**Requirement**
In the records below, begin at the line containing "kulture Republike Hrvatske i Grad Zagreb." and end at the line containing "govorilo o čaroliji"; quote every line in that span exactly, including both boundary lines, and no others.

*** Provided records Section Begins ***

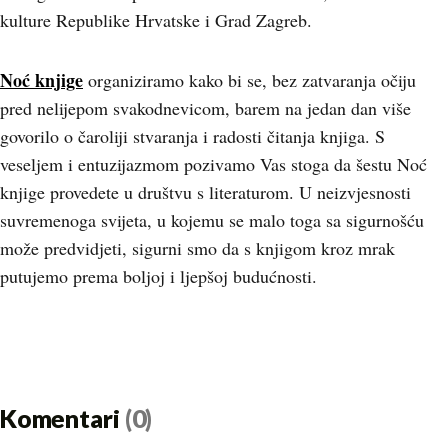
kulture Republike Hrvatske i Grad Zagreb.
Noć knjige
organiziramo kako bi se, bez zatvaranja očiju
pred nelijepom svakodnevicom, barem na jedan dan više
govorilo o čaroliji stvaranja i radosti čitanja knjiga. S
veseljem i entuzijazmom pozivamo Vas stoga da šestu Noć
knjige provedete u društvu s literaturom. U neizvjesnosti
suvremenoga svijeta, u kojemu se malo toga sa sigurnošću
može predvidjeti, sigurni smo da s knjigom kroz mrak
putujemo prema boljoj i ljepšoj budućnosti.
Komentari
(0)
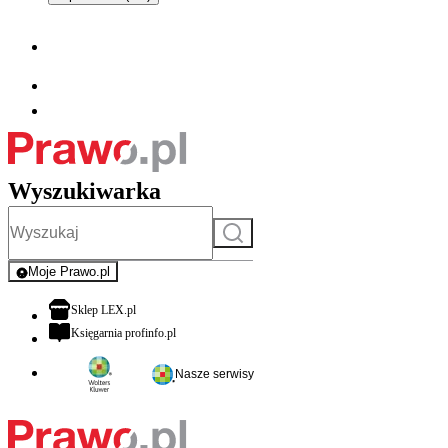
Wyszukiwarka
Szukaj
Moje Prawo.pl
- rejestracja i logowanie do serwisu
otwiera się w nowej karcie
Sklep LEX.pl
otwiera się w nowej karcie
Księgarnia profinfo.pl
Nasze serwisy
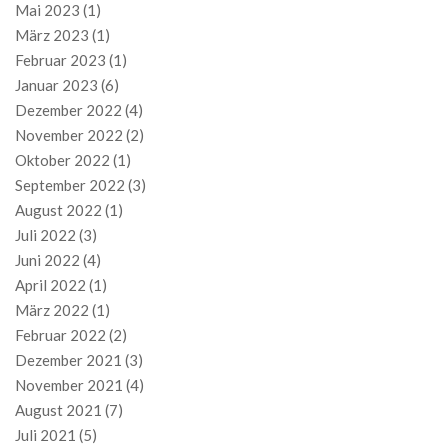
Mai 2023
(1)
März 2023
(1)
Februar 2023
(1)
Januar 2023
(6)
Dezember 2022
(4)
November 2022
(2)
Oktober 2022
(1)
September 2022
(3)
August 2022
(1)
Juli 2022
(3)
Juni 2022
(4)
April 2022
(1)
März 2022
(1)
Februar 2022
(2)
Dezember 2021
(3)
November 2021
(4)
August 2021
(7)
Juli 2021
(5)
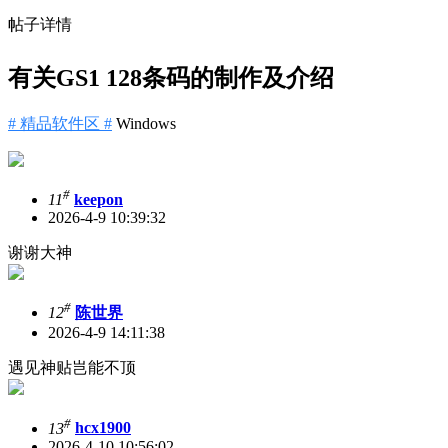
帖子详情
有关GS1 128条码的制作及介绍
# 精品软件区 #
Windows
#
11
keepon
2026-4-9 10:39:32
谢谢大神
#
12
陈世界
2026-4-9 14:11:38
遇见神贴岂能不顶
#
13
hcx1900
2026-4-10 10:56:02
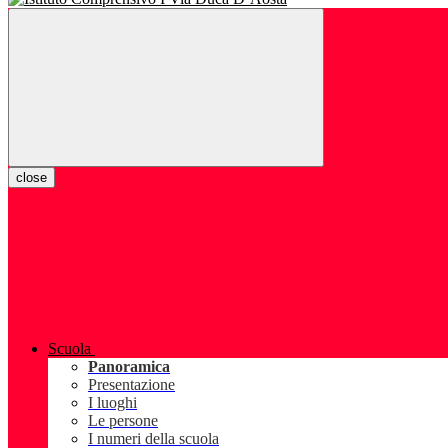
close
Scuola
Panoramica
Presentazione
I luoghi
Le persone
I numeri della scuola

*** Provided records Section Ends ***
*** Provided records Section Begins ***

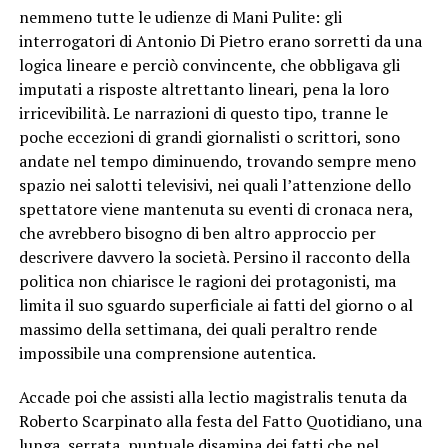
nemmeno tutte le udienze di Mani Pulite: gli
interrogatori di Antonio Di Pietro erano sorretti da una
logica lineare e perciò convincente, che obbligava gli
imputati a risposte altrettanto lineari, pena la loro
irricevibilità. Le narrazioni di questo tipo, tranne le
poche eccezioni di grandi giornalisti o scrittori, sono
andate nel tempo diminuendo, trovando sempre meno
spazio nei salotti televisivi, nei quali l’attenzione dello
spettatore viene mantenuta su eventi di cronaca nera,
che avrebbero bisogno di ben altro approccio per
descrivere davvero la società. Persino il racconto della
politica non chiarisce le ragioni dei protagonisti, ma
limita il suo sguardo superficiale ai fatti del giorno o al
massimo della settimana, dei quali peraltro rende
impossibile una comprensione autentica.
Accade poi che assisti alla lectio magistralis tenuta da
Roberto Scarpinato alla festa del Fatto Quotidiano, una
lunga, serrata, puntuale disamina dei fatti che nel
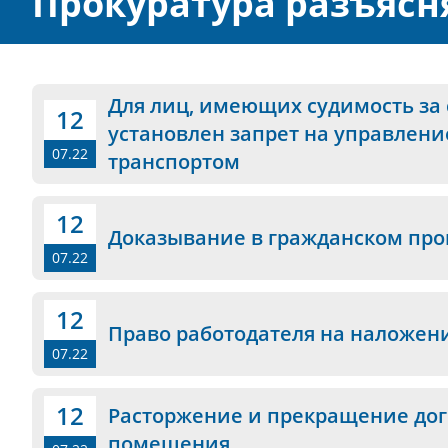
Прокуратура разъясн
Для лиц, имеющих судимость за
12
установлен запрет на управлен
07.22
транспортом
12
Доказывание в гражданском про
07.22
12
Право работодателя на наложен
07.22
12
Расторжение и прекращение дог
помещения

*** Provided records Section Ends ***
*** Provided records Section Begins ***

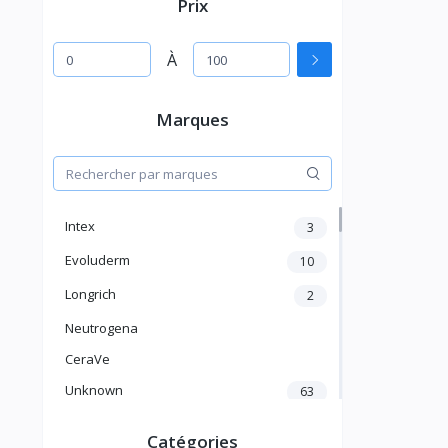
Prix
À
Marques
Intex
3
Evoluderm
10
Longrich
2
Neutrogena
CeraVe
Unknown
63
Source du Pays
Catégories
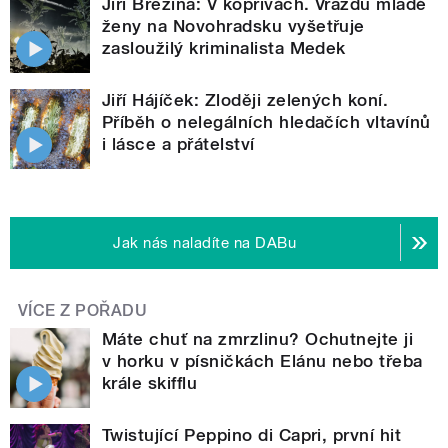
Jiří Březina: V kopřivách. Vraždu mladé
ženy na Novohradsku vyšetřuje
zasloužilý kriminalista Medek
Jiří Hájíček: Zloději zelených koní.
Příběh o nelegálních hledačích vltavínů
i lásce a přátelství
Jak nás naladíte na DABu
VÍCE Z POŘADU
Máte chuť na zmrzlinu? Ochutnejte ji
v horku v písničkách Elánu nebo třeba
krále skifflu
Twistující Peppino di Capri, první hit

*** Provided records Section Ends ***

**Output of the task**
kulture Republike Hrvatske i Grad Zagreb.
Noć knjige
organiziramo kako bi se, bez zatvaranja očiju
pred nelijepom svakodnevicom, barem na jedan dan više
govorilo o čaroliji stvaranja i radosti čitanja knjiga. S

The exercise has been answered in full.